EPA rejects Coal Creek's new 'liner,' could lead to a three year shutdown of the plant
A proposed decision by the federal Environmental Protection Agency could mean Rainbow Energy’s Coal Creek Station would have to shut down for three years.
The issue is an alternate liner demonstration project, for deposit of coal ash. North Dakota’s Department of Environmental Quality okayed that project. But the EPA is proposing a denial of that project – meaning an existing facility would have to be rebuilt – and that would take the plant offline for an estimated three years.
North Dakota Transmission Authority director John Weeda told the state Industrial Commission Coal Creek supplies 8 million megawatt hours of electricity per year, to Minnesota and to the Midwest power grid.
"There's concern the EPA position on this may interrupt the supply of reliable power," Weeda said. "The Coal Creek Station has been depended-on, through thick and thin, and has an almost untarnished reputation of being there for the power grid."

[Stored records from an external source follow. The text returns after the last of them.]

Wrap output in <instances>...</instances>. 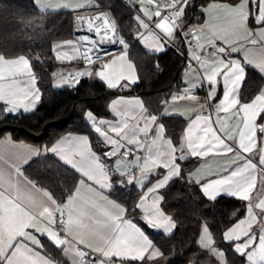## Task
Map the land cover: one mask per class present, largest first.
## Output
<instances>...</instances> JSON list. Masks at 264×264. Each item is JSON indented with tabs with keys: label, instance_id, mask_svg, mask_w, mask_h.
Here are the masks:
<instances>
[{
	"label": "snow or ice",
	"instance_id": "snow-or-ice-1",
	"mask_svg": "<svg viewBox=\"0 0 264 264\" xmlns=\"http://www.w3.org/2000/svg\"><path fill=\"white\" fill-rule=\"evenodd\" d=\"M33 3L41 15L64 8L95 10L76 17L91 35L52 45L57 61L83 60L89 66L56 74L57 87L79 85L82 77L93 74L110 89L137 83L130 46L107 10V0ZM126 6L135 13L138 39L163 51L162 39L179 36L193 49L192 59L203 72L192 69L189 86L172 94L171 103L162 101L158 114L138 97L113 100L110 108L117 119L111 121L87 111L98 145H104L97 151L87 136L71 134L50 148L16 144L10 134L0 139V264H159L164 252L128 214L141 211L147 226L172 234L177 225L162 209L165 197L160 191L175 179L190 181L210 201L228 196L245 202L244 218L231 214L236 222L221 233L226 250L218 245L209 222L201 220L196 243L202 255L192 264H264V84H255L252 75L264 80V0H205L199 17L195 0H130ZM107 44H119L122 51L114 56L104 48ZM33 59L40 63L39 56L0 53V111L30 112L37 107L41 95ZM92 66L98 69L95 73ZM205 83L209 90L201 101L194 92ZM178 102L191 106L179 112ZM176 112L189 117L178 146L166 138L162 122ZM140 152L144 154H136ZM42 156L56 162L55 174L71 173L69 190L59 198L55 186L49 190L43 180L21 172V164ZM214 156L228 157L215 171L207 163L192 172L181 167L189 157ZM129 185L138 189L136 202L126 207L110 199L115 189L124 192ZM42 239L58 255L48 251Z\"/></svg>",
	"mask_w": 264,
	"mask_h": 264
},
{
	"label": "trees",
	"instance_id": "trees-1",
	"mask_svg": "<svg viewBox=\"0 0 264 264\" xmlns=\"http://www.w3.org/2000/svg\"><path fill=\"white\" fill-rule=\"evenodd\" d=\"M210 0H207L209 2ZM109 10L114 15L119 28L133 45L129 51L139 72L140 80L133 84L131 90L120 88L110 89L99 78L83 77L79 85L62 88L54 86L55 74L62 65L54 58L53 42L70 38L74 35V11L70 9L57 10L47 15H41L33 0H0V53L6 57L29 55L41 57L40 63L34 59L32 65L38 74V85L42 91V99L35 110L8 114L0 111V139L11 132L13 137L24 139L39 145H50L67 132L87 134L98 150L104 145H98V135L86 120L85 113L91 110L97 116H110V102L119 93L137 92L141 94L146 105L160 112L162 101H167L172 94V80L184 64V56L174 46L163 53H150L138 42L137 29L132 20L134 12L130 11L123 0H107ZM194 10L200 16L199 6L205 0H195ZM196 22V21H193ZM136 33V35H134ZM255 84H264L256 73L252 74ZM182 78L179 80L180 86ZM251 92L252 89L250 88ZM4 107L0 104V109ZM167 133L178 146L186 126V119L178 115H170L164 120ZM184 172H191L197 160L189 157L180 162ZM56 162L49 156L32 160L25 166V171L37 182L43 180L44 186L51 190L57 188V198L70 187L71 173L62 170L55 174ZM118 200L126 206L137 201L138 190L131 185L126 191L115 189ZM165 197L163 209L176 222L177 228L170 235L161 232L150 234L153 243L165 254V259L159 264H192L201 257L197 247L199 226L201 220L209 222L218 245L224 250L227 243L221 239V233L235 222L231 214L243 215L245 202L237 198L223 196L216 201H210L201 194L196 185L190 181L175 179L162 190ZM143 228L150 232L143 221L141 212H130ZM54 255L58 252L48 244ZM238 259V258H237ZM202 264L204 262L202 261Z\"/></svg>",
	"mask_w": 264,
	"mask_h": 264
},
{
	"label": "crops",
	"instance_id": "crops-1",
	"mask_svg": "<svg viewBox=\"0 0 264 264\" xmlns=\"http://www.w3.org/2000/svg\"><path fill=\"white\" fill-rule=\"evenodd\" d=\"M60 2H65V3H68V2H70V3H72L73 5H75L76 3H78V2H81V0H60ZM209 2H211V0L209 1ZM66 9H69V8H66ZM70 10H72V9H70ZM80 10H84V9H80ZM80 10H77V11H74V14H75V12H78V11H80ZM135 14V13H134ZM193 23H196V22H193ZM218 23H220L222 26L225 24V21H223L222 19L218 22ZM135 28L137 29V27H136V25H135ZM144 30L141 28V29H139V32H143ZM139 35V33H138V31H137V36ZM77 37L75 36V28H74V35L72 36V37H70V38H66V39H62V40H56V41H54L53 42V45L55 44V43H58V42H62V41H64V40H74V39H76ZM138 42H139V44L141 45V47L143 48V49H145L146 51H148V52H150V53H157V54H160V53H163L164 51H166L168 48H169V46H173V43L174 44H180V45H182L183 44V41L181 40V38L179 37V36H177L176 38H175V40H164V39H162L161 41H160V44L163 46V51H155V50H153L152 48H149L147 45H145V43H144V41L142 40V39H138ZM151 42V41H150ZM172 42V43H171ZM130 51V50H129ZM178 51V50H177ZM209 51H211V50H209ZM54 53V52H53ZM120 54V52H117V53H115V54H113L114 56L115 55H119ZM192 54H193V52H192ZM22 55H25V54H22ZM55 55V54H54ZM16 57V56H15ZM12 58H14V57H12ZM129 58L132 60V62L136 65V63H135V61H134V59L131 57V55H130V53H129ZM233 58H236V57H233ZM61 65H62V67L59 69V71H57L56 72V74H67V72L69 71V70H71V69H75V68H78L79 69V71H83V70H85L86 68H88L89 66L86 64V63H84L83 62V60H74V61H67V62H61V61H58ZM33 66V65H32ZM192 69H197V71L198 72H200V73H202L203 72V70L202 69H199L198 68V65H195V66H193V67H191V68H189L186 72H185V74L183 75V77H182V82H181V84H180V86L178 87V89H176V90H173L172 91V94H178V93H181L182 92V90L183 89H185L186 87H188L189 85H188V82H189V79L191 78V76H192ZM91 70L93 71V73H95L98 69L95 67V66H92V68H91ZM33 71H34V73L36 74V79H37V83H36V87L39 89V91H40V95H41V99H42V91H41V89H40V87H39V85H38V74H37V72L35 71V69L33 68ZM135 72H136V76L138 77V81H137V83L139 82V80H140V76H139V72H138V69H137V65H136V69H135ZM56 74H55V78H54V86L56 87V88H62V87H67V86H72L71 84H68V85H62V86H59V87H57L56 86V83H57V80H56ZM83 78V77H82ZM88 78H99L98 76H96L95 74H93L92 76H90V77H88ZM22 79H26V77H23ZM100 79V78H99ZM105 82V81H104ZM195 82H198V81H195ZM106 83V82H105ZM136 84V83H135ZM132 85L133 84H130L129 85V87L128 88H120V89H123V90H131V87H132ZM205 85H207V83H205L204 85H203V87H198L196 90H195V92H194V94L195 95H197L200 99H201V101H203V99L206 97V95H207V93H206V91H205ZM208 86V85H207ZM208 90H209V86H208ZM171 94V95H172ZM218 95L222 98V88H218ZM119 97H124V98H126V99H132V98H136V97H138V98H140L143 102H144V105H145V107L146 108H148L149 109V111L151 112V113H153V114H158L159 112L158 111H155V110H153V109H150L147 105H146V103H145V100H144V98H143V96L141 95V94H139V93H137V92H129V93H119L117 96H115L112 100H111V102L113 101V100H115V99H117V98H119ZM41 99H40V101H41ZM40 101L38 102V104L40 103ZM167 101H169V103H171V96L168 98V100ZM111 102H110V105H111ZM0 104H3L4 105V102H2V101H0ZM38 104H37V106H38ZM110 105H109V107H110ZM191 106V104L190 103H185V102H178V111L179 112H183V111H185V110H187L189 107ZM36 109V108H35ZM34 109V110H35ZM163 110V108L161 109V111ZM22 112H23V110H21ZM33 111V110H32ZM87 111H91V110H87ZM110 111H111V108H110ZM31 112V111H30ZM92 112V111H91ZM93 113V112H92ZM98 119H104V120H114V119H117V117H115V114L111 111V115L110 116H97L95 113H93ZM172 115H178V116H181L182 118H184V119H186V121H187V123L189 122V117L188 116H184V115H180V114H178V112H176V113H174V114H172ZM191 118H194V115L191 117ZM86 120H87V118H86ZM87 122L91 125V122L90 121H88L87 120ZM163 123H164V121H162ZM187 123H186V126H185V130H186V128H187ZM165 124V123H164ZM91 127L93 128V126L91 125ZM165 128H166V126H165ZM184 130V131H185ZM7 134H10L11 135V138H12V141L14 142V143H16V144H26V145H29V146H31V147H33V148H41V147H43V146H46V147H51V146H53L61 137H65V136H68L69 134H71V135H73V136H87L88 138H89V141L91 142V144H92V141H91V139H90V137L87 135V134H85V133H81V132H67V133H64L63 135H61L58 139H56L52 144H50V145H39V144H36V143H33V142H30V141H27V140H24V139H17V138H15V137H13V135H12V133L11 132H8ZM6 135V134H5ZM4 135V136H5ZM98 135V134H97ZM3 136V137H4ZM2 137V138H3ZM1 138V139H2ZM166 138H171L170 136H169V134L167 133V130H166ZM172 139V138H171ZM174 143V142H173ZM174 145H176L175 143H174ZM92 146H93V144H92ZM93 150L94 151H97L94 147H93ZM136 154H140V155H143L144 153L143 152H140V153H136ZM4 159L5 160H8L9 161V164L12 162L10 159H9V153L8 152H5L4 154ZM231 154H229V156H230ZM43 157V156H42ZM194 158H196V157H194ZM228 157H224V156H214V157H210V158H207V160L205 159V158H196V160H197V163H196V165H195V167L193 168V170L192 171H194V170H196V169H199V168H202V167H204L205 166V164L207 163V165L208 166H210L211 168H212V170L213 171H215L222 163H223V161L225 160V159H227ZM34 159H36V157H32L29 161H28V163L27 164H29L32 160H34ZM130 159H131V157H130ZM254 163H255V160L253 161ZM0 164H3V162L2 161H0ZM27 164H21L20 165V168H21V172L24 174V176H27L29 179H31V180H34V181H36L34 178H32L26 171H25V166L27 165ZM4 167H8V165L7 164H4L3 165ZM191 171V172H192ZM258 186H259V183H258ZM137 189V188H136ZM138 190V189H137ZM160 195H162V190L160 191ZM110 199H113V200H116L118 203H123V202H121L120 200H118L114 195H112V196H110ZM125 204V203H124ZM126 206V205H125ZM127 207V206H126ZM161 207H162V204H161ZM162 209H163V207H162ZM164 210V209H163ZM165 211V210H164ZM141 212V211H140ZM165 213L166 214H168L166 211H165ZM168 215H170V214H168ZM141 216H142V212H141ZM241 219L242 218H244L243 217V215L240 217ZM128 219H131L132 220V222L134 223V224H136L137 225V227H140L141 228V230L142 231H144V233L149 237V239H151L152 240V238H151V236H150V234L151 233H153V232H161V233H163V234H165V235H169V234H166V233H164L163 232V230H159V229H152L150 226H148L149 227V230H150V232H148L145 228H143L142 226H141V224L138 222V220L134 217V216H132V215H130V214H128ZM236 222V221H235ZM234 224V223H233ZM233 224H231L229 227H231ZM228 227V228H229ZM175 231V230H174ZM173 231V232H174ZM153 241V240H152ZM42 244H44L45 245V248L48 250V251H51L49 248H48V245H47V241L46 240H43L42 239ZM223 249V248H222Z\"/></svg>",
	"mask_w": 264,
	"mask_h": 264
},
{
	"label": "built area",
	"instance_id": "built-area-1",
	"mask_svg": "<svg viewBox=\"0 0 264 264\" xmlns=\"http://www.w3.org/2000/svg\"><path fill=\"white\" fill-rule=\"evenodd\" d=\"M126 4L127 3H130V0H123ZM108 11H110L109 9H107ZM95 10H80L78 12H75L74 14V26L75 28L78 30L76 33H75V36L78 37L80 35H91L89 34L87 31H86V27H82L80 24L77 23V20H76V17L77 16H90L93 14ZM138 11V10H137ZM111 12V11H110ZM112 14V12H111ZM112 16L114 17V15L112 14ZM117 22V21H116ZM118 24V23H117ZM119 26V25H118ZM120 35L124 37V39L128 42L129 44V50L131 49L132 47V43L129 42V40L127 39V37L122 33L121 29H120ZM172 43V42H171ZM173 46L184 56L185 58V61H184V64L183 66L181 67V69L176 73V76L175 78L172 80V85L174 86V89L173 90H176V86L179 84V80L183 77V75L185 74V72L197 65V63L192 59V52H193V49L190 48L186 43L183 42L182 45L180 44H174L173 43ZM104 48H106L112 55L117 53V52H121L122 51V47L119 45V44H107V45H104ZM41 59V57H40ZM75 71H79V69H71L67 72L68 73H71V72H75ZM205 91L206 93H208V86L205 85ZM207 114V113H205Z\"/></svg>",
	"mask_w": 264,
	"mask_h": 264
},
{
	"label": "water",
	"instance_id": "water-1",
	"mask_svg": "<svg viewBox=\"0 0 264 264\" xmlns=\"http://www.w3.org/2000/svg\"><path fill=\"white\" fill-rule=\"evenodd\" d=\"M155 19V18H154ZM78 30L75 28V33L77 32Z\"/></svg>",
	"mask_w": 264,
	"mask_h": 264
},
{
	"label": "rangeland",
	"instance_id": "rangeland-1",
	"mask_svg": "<svg viewBox=\"0 0 264 264\" xmlns=\"http://www.w3.org/2000/svg\"><path fill=\"white\" fill-rule=\"evenodd\" d=\"M75 28V27H74ZM75 69H78V68H75ZM173 89H174V86H173ZM173 91V90H172Z\"/></svg>",
	"mask_w": 264,
	"mask_h": 264
}]
</instances>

Gov. Doug Burgum chairs the Industrial Commission. He said North Dakota’s DEQ determined the new liner is safe, after it conducted a series of tests.
"They're doing all the things that you would want to do, and all the things the EPA had asked them to do," Burgum said. "This is clearly moving the goal posts after the game has started."
Agriculture Commissioner Doug Goehring is a member of the Industrial Commission. He called the EPA’s proposed decision an “all out attack.”
"No real thought going into what the communities, the state, the region, and how it impacts people's lives," Goehring said. "We're going to have to dog this one, and not let them (EPA) off the hook. It's preposterous."
EPA has opened a public comment period on its proposed denial. The Industrial Commission is drafting its response.